● Your task
Retype every line from the start of the data down to and including the line with "Publicado el jueves, 30". Skip the pictures.

Collected data:

--- START ---

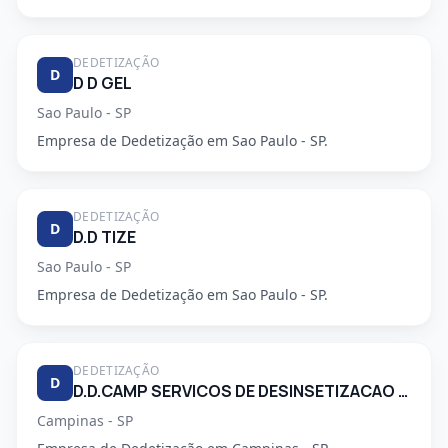
DEDETIZAÇÃO
D
D D GEL
Sao Paulo - SP
Empresa de Dedetização em Sao Paulo - SP.
DEDETIZAÇÃO
D
D.D TIZE
Sao Paulo - SP
Empresa de Dedetização em Sao Paulo - SP.
DEDETIZAÇÃO
D
D.D.CAMP SERVICOS DE DESINSETIZACAO LTDA.
Campinas - SP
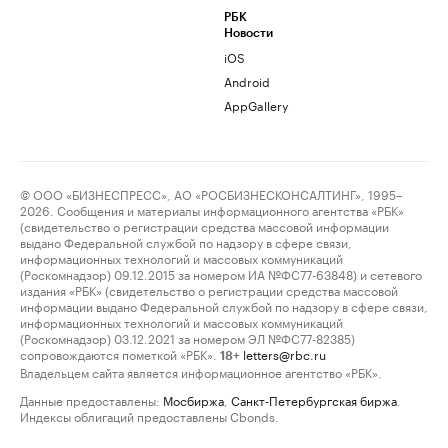
РБК
Новости
iOS
Android
AppGallery
© ООО «БИЗНЕСПРЕСС», АО «РОСБИЗНЕСКОНСАЛТИНГ», 1995–
2026. Сообщения и материалы информационного агентства «РБК»
(свидетельство о регистрации средства массовой информации
выдано Федеральной службой по надзору в сфере связи,
информационных технологий и массовых коммуникаций
(Роскомнадзор) 09.12.2015 за номером ИА №ФС77-63848) и сетевого
издания «РБК» (свидетельство о регистрации средства массовой
информации выдано Федеральной службой по надзору в сфере связи,
информационных технологий и массовых коммуникаций
(Роскомнадзор) 03.12.2021 за номером ЭЛ №ФС77-82385)
сопровождаются пометкой «РБК».
letters@rbc.ru
18+
Владельцем сайта является информационное агентство «РБК».
Данные предоставлены:
Мосбиржа
,
Санкт-Петербургская биржа
.
Индексы облигаций предоставлены Cbonds.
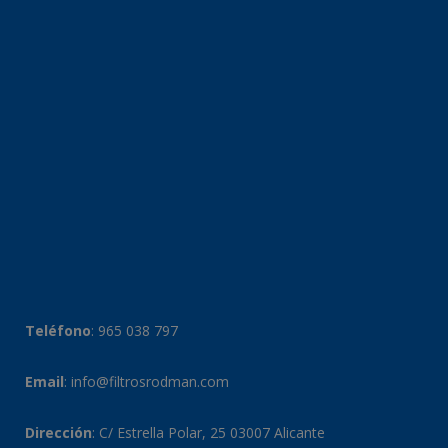
Teléfono
:
965 038 797
Email
:
info@filtrosrodman.com
Dirección
: C/ Estrella Polar, 25 03007 Alicante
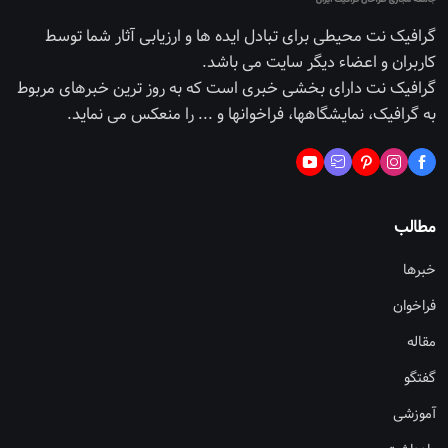
گرافیک نت محیطی برای تبادل ایده ها و ارزیابی آثار شما توسط
کاربران و اعضاء دیگر سایت می باشد.
گرافیک نت دارای بخشی خبری است که به روز ترین خبرهای مربوط
به گرافیک، نمایشگاهها، فراخوانها و ... را منعکس می نماید.
مطالب
خبرها
فراخوان
مقاله
گفتگو
آموزشی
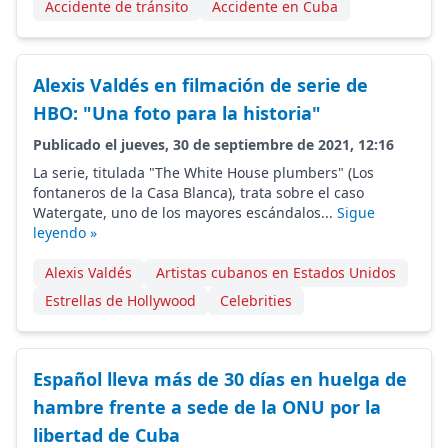
Accidente de tránsito
Accidente en Cuba
Alexis Valdés en filmación de serie de
HBO: "Una foto para la historia"
Publicado el jueves, 30 de septiembre de 2021, 12:16
La serie, titulada "The White House plumbers" (Los
fontaneros de la Casa Blanca), trata sobre el caso
Watergate, uno de los mayores escándalos...
Sigue
leyendo »
Alexis Valdés
Artistas cubanos en Estados Unidos
Estrellas de Hollywood
Celebrities
Español lleva más de 30 días en huelga de
hambre frente a sede de la ONU por la
libertad de Cuba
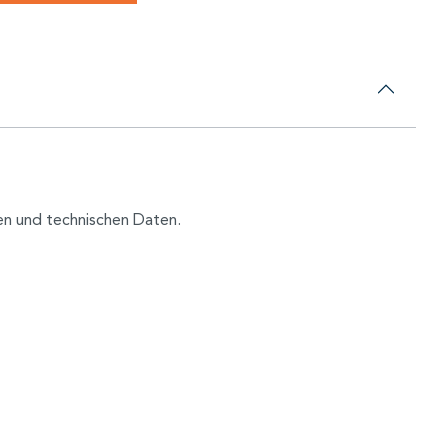
nen und technischen Daten.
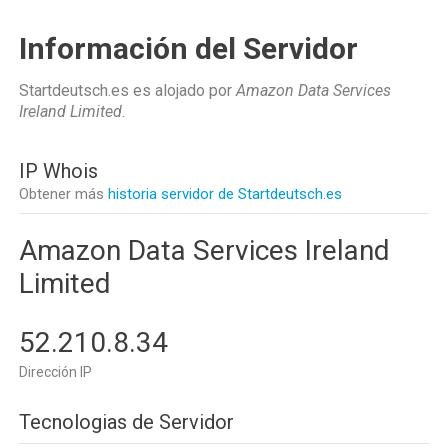
Información del Servidor
Startdeutsch.es es alojado por
Amazon Data Services
Ireland Limited
.
IP Whois
Obtener más
historia servidor de Startdeutsch.es
Amazon Data Services Ireland
Limited
52.210.8.34
Dirección IP
Tecnologias de Servidor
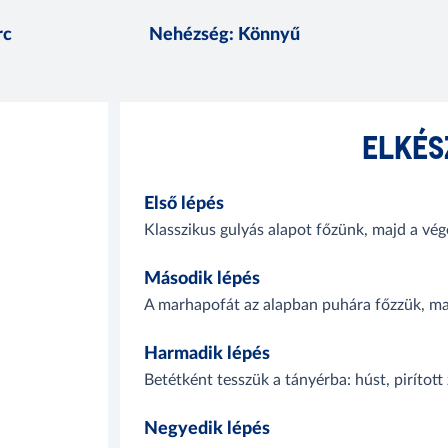
rc
Nehézség
:
Könnyű
ELKÉS
Első lépés
Klasszikus gulyás alapot főzünk, majd a vég
Második lépés
A marhapofát az alapban puhára főzzük, ma
Harmadik lépés
Betétként tesszük a tányérba: húst, pirított
Negyedik lépés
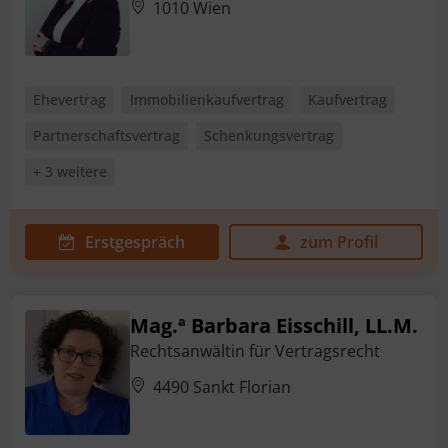
1010 Wien
Ehevertrag
Immobilienkaufvertrag
Kaufvertrag
Partnerschaftsvertrag
Schenkungsvertrag
+ 3 weitere
Erstgespräch
zum Profil
Mag.ª Barbara Eisschill, LL.M.
Rechtsanwältin für Vertragsrecht
4490 Sankt Florian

--- END ---

● Task answer
DEDETIZAÇÃO
D
D D GEL
Sao Paulo - SP
Empresa de Dedetização em Sao Paulo - SP.
DEDETIZAÇÃO
D
D.D TIZE
Sao Paulo - SP
Empresa de Dedetização em Sao Paulo - SP.
DEDETIZAÇÃO
D
D.D.CAMP SERVICOS DE DESINSETIZACAO LTDA.
Campinas - SP
РБК
Новости
iOS
Android
AppGallery
© ООО «БИЗНЕСПРЕСС», АО «РОСБИЗНЕСКОНСАЛТИНГ», 1995–
2026. Сообщения и материалы информационного агентства «РБК»
(свидетельство о регистрации средства массовой информации
выдано Федеральной службой по надзору в сфере связи,
информационных технологий и массовых коммуникаций
(Роскомнадзор) 09.12.2015 за номером ИА №ФС77-63848) и сетевого
издания «РБК» (свидетельство о регистрации средства массовой
информации выдано Федеральной службой по надзору в сфере связи,
информационных технологий и массовых коммуникаций
(Роскомнадзор) 03.12.2021 за номером ЭЛ №ФС77-82385)
сопровождаются пометкой «РБК».
letters@rbc.ru
18+
Владельцем сайта является информационное агентство «РБК».
Данные предоставлены:
Мосбиржа
,
Санкт-Петербургская биржа
.
Индексы облигаций предоставлены Cbonds.
Teléfono
:
965 038 797
Email
:
info@filtrosrodman.com
Dirección
: C/ Estrella Polar, 25 03007 Alicante
گرافیک نت محیطی برای تبادل ایده ها و ارزیابی آثار شما توسط
کاربران و اعضاء دیگر سایت می باشد.
گرافیک نت دارای بخشی خبری است که به روز ترین خبرهای مربوط
به گرافیک، نمایشگاهها، فراخوانها و ... را منعکس می نماید.
مطالب
خبرها
فراخوان
مقاله
گفتگو
آموزشی
Accidente de tránsito
Accidente en Cuba
Alexis Valdés en filmación de serie de
HBO: "Una foto para la historia"
Publicado el jueves, 30 de septiembre de 2021, 12:16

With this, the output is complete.